[Text passage Boundary: Start]

At the junction, I hung a right on the Lake Park Trail, which climbed steadily up and over a few humps offering great views to the northwest into South Park.

South Park in the far distance.
 After a couple miles, one enters the trail's namesake, Lake Park, an open meadow surrounded by mountains and granite outcroppings.

Lake Park. The sign reads "Lake Park.  Elevation 10,880 feet."
 After a bit of downhill through Lake Park, the trail climbs again to a saddle filled with amazing slabs of granite - a mere hint of the scenery to come.  I think this saddle was the day's high-point at something like 11K feet and change.

I'd be running down the distant valley above in another hour or so.
 From the saddle, the trail dropped down a north-facing, snow-covered slope. This was the only real snow I encountered all day.

Lake Fork Trail down a north-facing slope.
After the snow-covered descent, one hits another trail junction.

My NatGeo/Trails Illustrated map says I should have hit the McCurdy Trail, rather than Brookside.  The map shows Brookside ending at an intersection further south with the "McCurdy Trail." Still, it was easy to figure out that I needed to turn right, regardless of the trail's name.  (UPDATE: Map shows the trail as "Brookside-McCurdy Trail.")

[Text passage Boundary: End]
[Data records Boundary: Start]

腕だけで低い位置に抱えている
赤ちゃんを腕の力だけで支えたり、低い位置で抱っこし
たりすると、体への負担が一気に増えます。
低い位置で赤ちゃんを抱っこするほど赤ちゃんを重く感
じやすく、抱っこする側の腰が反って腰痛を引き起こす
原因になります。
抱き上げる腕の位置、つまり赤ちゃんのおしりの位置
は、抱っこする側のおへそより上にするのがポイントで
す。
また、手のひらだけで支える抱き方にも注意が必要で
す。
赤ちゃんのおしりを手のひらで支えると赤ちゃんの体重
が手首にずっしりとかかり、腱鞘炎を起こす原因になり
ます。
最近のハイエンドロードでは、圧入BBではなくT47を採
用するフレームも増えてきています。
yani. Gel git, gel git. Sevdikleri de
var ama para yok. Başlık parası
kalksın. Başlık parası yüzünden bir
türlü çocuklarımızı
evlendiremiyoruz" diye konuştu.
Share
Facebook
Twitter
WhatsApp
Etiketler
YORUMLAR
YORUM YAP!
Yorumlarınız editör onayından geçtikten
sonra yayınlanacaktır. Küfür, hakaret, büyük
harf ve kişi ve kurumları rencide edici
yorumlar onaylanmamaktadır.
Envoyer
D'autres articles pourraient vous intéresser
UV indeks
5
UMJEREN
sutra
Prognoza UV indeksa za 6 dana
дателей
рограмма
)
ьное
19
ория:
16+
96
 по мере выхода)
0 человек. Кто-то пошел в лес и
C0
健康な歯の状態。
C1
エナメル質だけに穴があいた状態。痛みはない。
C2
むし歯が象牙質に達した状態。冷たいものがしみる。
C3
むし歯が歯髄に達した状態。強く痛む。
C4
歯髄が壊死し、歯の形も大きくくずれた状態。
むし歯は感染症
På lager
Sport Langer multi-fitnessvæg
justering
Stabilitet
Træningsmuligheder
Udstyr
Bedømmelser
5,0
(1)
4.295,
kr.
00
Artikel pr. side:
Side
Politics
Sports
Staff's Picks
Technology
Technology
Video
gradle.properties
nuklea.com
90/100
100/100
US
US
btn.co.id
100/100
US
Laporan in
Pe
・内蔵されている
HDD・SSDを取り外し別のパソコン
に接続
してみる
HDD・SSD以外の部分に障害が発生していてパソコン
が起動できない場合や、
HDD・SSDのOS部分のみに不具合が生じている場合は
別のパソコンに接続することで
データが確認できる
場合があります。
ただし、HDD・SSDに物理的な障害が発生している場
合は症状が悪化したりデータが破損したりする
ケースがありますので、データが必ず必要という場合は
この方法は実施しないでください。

[Data records Boundary: End]

**Problem set:**
a) In the trail report, quote the passage starting with "After a couple" and going on through "a north-facing slope.".
b) List every trail name that appears in the trail report, giving each distinct name once.
c) Answer these questions from the trail report:
(i) What elevation does the Lake Park sign give?
(ii) Which way did the snow-covered slope below the saddle face?
(iii) Which way did the writer need to turn at the junction after the snowy descent?

**Task-by-task answers:**
a)
After a couple miles, one enters the trail's namesake, Lake Park, an open meadow surrounded by mountains and granite outcroppings.

Lake Park. The sign reads "Lake Park.  Elevation 10,880 feet."
 After a bit of downhill through Lake Park, the trail climbs again to a saddle filled with amazing slabs of granite - a mere hint of the scenery to come.  I think this saddle was the day's high-point at something like 11K feet and change.

I'd be running down the distant valley above in another hour or so.
 From the saddle, the trail dropped down a north-facing, snow-covered slope. This was the only real snow I encountered all day.

Lake Fork Trail down a north-facing slope.

b)
Lake Park Trail
Lake Fork Trail
McCurdy Trail
Brookside
Brookside-McCurdy Trail

c)
(i) 10,880 feet
(ii) North
(iii) Right